Picture this: Two people are in a room. One’s a sociopath, one’s not. Who has the advantage?

The sociopath. Because it knows it’s a sociopath. The empath doesn’t. The empath thinks they’re playing by the same rules. They aren’t. They aren’t even playing the same game.

There are no rules with a sociopath. There’s only—

DESIRE, LUST, GREED, AND THE PATH WE CHOOSE TO SUPREMACY.

The words explode in the vacuum around me, stunning me.

I crane my awareness, as if I might turn this way and that, peering into darkness I can’t see with eyes I don’t have.

I just heard the Sinsar Dubh!

Because I’m finally starting to see through its games?
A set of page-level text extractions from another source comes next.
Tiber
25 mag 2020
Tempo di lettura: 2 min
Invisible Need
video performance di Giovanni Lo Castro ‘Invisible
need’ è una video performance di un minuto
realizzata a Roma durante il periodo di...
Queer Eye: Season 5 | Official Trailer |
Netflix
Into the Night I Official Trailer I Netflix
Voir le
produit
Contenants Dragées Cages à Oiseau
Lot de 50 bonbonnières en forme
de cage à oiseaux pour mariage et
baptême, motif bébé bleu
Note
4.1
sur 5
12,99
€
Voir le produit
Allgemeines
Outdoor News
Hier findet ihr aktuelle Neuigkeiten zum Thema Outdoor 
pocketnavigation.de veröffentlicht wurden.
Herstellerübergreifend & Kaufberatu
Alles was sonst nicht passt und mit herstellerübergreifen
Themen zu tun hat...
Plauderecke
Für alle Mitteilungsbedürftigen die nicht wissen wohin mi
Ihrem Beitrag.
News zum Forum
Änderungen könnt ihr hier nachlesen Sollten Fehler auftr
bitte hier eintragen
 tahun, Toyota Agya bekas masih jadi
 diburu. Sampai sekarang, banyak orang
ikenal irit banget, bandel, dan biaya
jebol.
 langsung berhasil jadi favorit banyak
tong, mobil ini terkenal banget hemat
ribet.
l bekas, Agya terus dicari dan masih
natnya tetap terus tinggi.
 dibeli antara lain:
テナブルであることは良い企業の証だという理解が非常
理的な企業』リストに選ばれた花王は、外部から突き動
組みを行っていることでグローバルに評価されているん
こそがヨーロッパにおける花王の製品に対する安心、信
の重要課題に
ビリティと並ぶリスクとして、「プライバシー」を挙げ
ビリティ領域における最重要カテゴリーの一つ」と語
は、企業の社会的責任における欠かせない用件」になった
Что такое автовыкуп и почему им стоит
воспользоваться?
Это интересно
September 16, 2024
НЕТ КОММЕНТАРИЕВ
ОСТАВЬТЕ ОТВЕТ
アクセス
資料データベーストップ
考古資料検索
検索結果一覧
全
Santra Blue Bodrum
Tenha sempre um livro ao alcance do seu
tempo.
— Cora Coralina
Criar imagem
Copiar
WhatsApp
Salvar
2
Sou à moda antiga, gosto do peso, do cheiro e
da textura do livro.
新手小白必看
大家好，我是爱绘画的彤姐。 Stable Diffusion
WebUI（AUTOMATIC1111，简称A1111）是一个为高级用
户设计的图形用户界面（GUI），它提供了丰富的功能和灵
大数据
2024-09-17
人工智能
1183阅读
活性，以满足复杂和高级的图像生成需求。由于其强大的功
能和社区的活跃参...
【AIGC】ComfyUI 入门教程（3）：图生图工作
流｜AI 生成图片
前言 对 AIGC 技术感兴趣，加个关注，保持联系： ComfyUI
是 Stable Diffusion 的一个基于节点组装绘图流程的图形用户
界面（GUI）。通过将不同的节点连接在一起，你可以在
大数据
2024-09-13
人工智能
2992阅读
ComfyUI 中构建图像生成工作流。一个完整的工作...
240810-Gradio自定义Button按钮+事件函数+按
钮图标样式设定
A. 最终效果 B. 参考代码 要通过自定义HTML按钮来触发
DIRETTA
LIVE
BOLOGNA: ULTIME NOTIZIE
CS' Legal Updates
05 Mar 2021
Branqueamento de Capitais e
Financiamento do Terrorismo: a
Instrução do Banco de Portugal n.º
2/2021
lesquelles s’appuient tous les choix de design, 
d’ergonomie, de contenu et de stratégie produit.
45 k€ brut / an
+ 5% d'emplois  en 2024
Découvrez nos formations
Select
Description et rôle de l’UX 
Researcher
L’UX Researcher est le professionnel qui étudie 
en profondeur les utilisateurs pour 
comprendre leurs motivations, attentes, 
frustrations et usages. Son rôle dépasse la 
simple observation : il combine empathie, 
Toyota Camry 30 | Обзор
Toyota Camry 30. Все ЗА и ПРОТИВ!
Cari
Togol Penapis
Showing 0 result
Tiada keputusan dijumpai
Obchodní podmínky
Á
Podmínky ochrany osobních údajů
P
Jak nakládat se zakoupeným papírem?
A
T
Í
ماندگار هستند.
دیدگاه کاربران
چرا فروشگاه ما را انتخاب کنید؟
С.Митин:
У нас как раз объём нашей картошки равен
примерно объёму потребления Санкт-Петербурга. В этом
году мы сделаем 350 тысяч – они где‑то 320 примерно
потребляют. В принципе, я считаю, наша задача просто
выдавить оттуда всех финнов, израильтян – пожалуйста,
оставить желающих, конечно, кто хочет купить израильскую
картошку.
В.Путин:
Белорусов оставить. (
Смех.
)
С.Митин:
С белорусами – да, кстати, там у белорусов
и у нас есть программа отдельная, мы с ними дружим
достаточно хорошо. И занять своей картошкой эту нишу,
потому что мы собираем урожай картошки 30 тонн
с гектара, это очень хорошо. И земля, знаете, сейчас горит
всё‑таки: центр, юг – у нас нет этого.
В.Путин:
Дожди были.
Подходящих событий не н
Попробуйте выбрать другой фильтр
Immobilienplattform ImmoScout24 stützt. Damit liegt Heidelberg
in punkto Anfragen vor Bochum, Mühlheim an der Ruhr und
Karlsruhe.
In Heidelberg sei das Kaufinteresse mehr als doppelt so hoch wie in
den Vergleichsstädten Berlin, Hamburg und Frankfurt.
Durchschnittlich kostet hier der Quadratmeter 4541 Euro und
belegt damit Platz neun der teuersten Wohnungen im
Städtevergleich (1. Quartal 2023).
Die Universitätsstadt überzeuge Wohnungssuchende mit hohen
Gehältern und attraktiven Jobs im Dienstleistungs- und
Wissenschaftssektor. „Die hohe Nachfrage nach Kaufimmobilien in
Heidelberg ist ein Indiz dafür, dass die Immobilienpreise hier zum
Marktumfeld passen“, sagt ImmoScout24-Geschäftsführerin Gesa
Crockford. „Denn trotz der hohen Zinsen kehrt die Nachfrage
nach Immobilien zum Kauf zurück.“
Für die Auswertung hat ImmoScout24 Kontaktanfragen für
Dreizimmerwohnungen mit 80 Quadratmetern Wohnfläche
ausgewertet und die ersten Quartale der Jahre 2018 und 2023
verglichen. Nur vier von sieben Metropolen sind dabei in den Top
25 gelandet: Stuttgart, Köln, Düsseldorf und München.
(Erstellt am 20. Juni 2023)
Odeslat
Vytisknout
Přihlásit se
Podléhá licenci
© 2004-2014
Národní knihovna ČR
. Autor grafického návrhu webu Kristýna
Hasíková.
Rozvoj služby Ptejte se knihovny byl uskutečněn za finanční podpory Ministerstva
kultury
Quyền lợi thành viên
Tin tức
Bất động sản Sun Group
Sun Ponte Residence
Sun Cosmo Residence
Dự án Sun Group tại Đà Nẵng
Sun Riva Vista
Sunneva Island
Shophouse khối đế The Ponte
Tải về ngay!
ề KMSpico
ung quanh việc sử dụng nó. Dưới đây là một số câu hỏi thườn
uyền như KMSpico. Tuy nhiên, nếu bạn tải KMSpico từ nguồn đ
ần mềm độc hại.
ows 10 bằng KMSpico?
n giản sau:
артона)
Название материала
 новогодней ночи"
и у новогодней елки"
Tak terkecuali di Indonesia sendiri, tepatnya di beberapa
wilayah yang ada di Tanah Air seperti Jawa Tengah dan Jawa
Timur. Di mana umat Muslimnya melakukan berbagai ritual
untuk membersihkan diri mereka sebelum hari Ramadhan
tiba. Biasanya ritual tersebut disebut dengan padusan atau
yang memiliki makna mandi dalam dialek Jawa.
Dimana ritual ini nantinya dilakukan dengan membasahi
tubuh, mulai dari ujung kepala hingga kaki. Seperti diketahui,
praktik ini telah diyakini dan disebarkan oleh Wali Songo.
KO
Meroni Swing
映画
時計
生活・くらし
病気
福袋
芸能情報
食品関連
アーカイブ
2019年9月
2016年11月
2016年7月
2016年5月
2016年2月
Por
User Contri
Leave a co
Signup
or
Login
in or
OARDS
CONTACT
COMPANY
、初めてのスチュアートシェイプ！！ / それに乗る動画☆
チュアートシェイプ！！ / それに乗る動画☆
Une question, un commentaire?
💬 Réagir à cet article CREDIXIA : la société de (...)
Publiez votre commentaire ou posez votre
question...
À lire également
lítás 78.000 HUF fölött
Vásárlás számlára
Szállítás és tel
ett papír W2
Because this motherfucking empath knows it’s standing in a room with a psychopath? Ah, suddenly we’re playing the same game.

Now we both have no rules. I cast aside all my preconceptions, everything I thought and believed about the Sinsar Dubh, and begin at ground zero. What is the Book really? How much control over me does it really have?

I realize, much to my surprise, that it’s oddly fascinating being nothing but a consciousness. It’s strangely…freeing. Not that I’d choose to stay in this state, but it’s much easier to focus my thoughts. I feel no pain. Nothing hurts or itches or is getting stiff from sitting in one position too long. I’m not worried about how my hair or nails look because I don’t have any. I’m not hungry. I don’t need to go to the bath—

Oh, God, but it does now!

The mouth I don’t have wants to laugh. I wonder how that’s going for it, as it tries to acclimate to the demands of my body with no instruction manual. It suffers limits it never used to have. Like the Unseelie, newly released from their prison, it must be ruled by endless, stupefying hunger—only unlike them, it now has a body it has no experience in caring for, and will make mistakes.

Good. I hope it’s struggling.

Not too much, I amend hastily, because I’d really like my body back in one piece. I hope it flounders just enough to fuck it up royally.

My copy of the Sinsar Dubh has never been corporeal except for a few murderous hours, and now it needs to pee, and eat, and wash (I hope), and do all those other taxing, distracting things humans have to do on a daily basis.

It occurs to me that these early hours, or days or whatever is passing, are when it’s going to be at its weakest, while it adjusts. I hope Barrons figures that out.

A coldly analytical sentience studied me my whole life, probing for weaknesses.

Two can play that game.

SOMETHING’S HAPPENING TO ME! WHAT IS IT?

The Book’s panicked thought echoes like thunder off mountains, thrilling me. I expand my awareness, reaching out, pressing at the indefinable limit of walls I feel somewhere around me. Why are we bleeding into each other? Is it playing a game with me? Trying to trick me, lull me into some other mistake? Are there any more mistakes I can even make? Or is it weakening for real?

I’m not alone. It’s in here, too. In me. We’re both in me. A barrier separates us but a barrier can be breached.

I will hunt it.

I will find it. Study it. Identify its cracks and flaws and weaknesses that can be exploited. I dredge up the information I learned in my abnormal psych course—surprisingly easy in here with no distractions—and reflect upon the characteristics of borderline personalities. This isn’t a battle of magic, it’s a battle of “frame”—that construct of reality we adopt as our own, what we believe about ourselves and our relation to the world. I have to change the Book’s frame the way it changed mine, chipping away at it, recasting it so it loses control. But first I have to get to it.